Während die Wirtschaftskammer somit nicht daran denkt, ihren Mitgliedern zu helfen, auf Kammerbeiträge zu verzichten und auf das aus Kammerbeiträgen der Zwangsmitglieder entstandene Vermögen zuzugreifen, sehen sich aber in der aktuellen Krisensituation viele Unternehmer gerade gezwungen, auf ihre Rücklagen zuzugreifen oder bestehendes Vermögen aufzulösen.

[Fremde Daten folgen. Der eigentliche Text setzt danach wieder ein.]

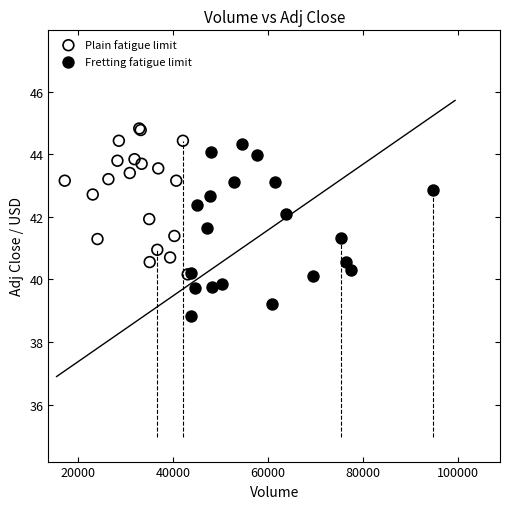

Which series has the largest Y range (max minus min)?

Fretting fatigue limit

Bereits am 17. April 2020 forderten in diesem Zusammenhang die Österreichische Hoteliervereinigung, der Handelsverband, der Gewerbeverein und der Senat der Wirtschaft eine sofortige Liquiditätsoffensive:

„Seit einem Monat befindet sich Österreich im Corona-Krisenmodus. Immer mehr heimische Betriebe, darunter zahlreiche KMU, bekommen Liquiditätsprobleme. Viele können ihren Zahlungsverpflichtungen kaum noch nachkommen und stehen vor dem Ende ihrer Existenz.“

„Die Wirtschaftskammern sitzen zurzeit auf rund 1,4 Mrd. Euro an Finanzvermögen, finanziert durch Pflichtbeiträge der österreichischen Unternehmen. 700 Mio. davon sind Wertpapiere, 400 Mio. Bankguthaben. Aus Sicht der Unternehmerverbände könnten diese Rücklagen sofort an die betroffenen EPU, KMU und sonstigen Betriebe ausgeschüttet werden. Immerhin wurden die Kammerrücklagen von den Unternehmen genau für derartige Krisenfälle jahrzehntelang bezahlt. Wertpapiere lassen sich jederzeit liquidieren. Lieber jetzt ein kleiner Abschlag, als in wenigen Wochen ein unternehmerischer Kahlschlag, muss das Motto lauten.“

 

 

In diesem Zusammenhang stellen die unterfertigten Abgeordneten nachstehenden

 

 

Entschließungsantrag

 

 

Der Nationalrat wolle beschließen:

 

„Die Bundesregierung wird aufgefordert, dem Nationalrat eine Regierungsvorlage zuzuleiten, die regelt, dass die Wirtschaftskammern Österreich für die Dauer der COVID-19 Krise auf die Einhebung von Kammerumlagen verzichten und Rücklagen aufzulösen, um mit diesen Mitteln die heimischen Unternehmen zur Bewältigung der COVID-19 Krise unmittelbar zu unterstützen.“

 

 

 

 

 

 

 

In formeller Hinsicht ersuchen die unterfertigten Abgeordneten um Zuweisung dieses Antrages an den Ausschuss für Wirtschaft, Industrie und Energie.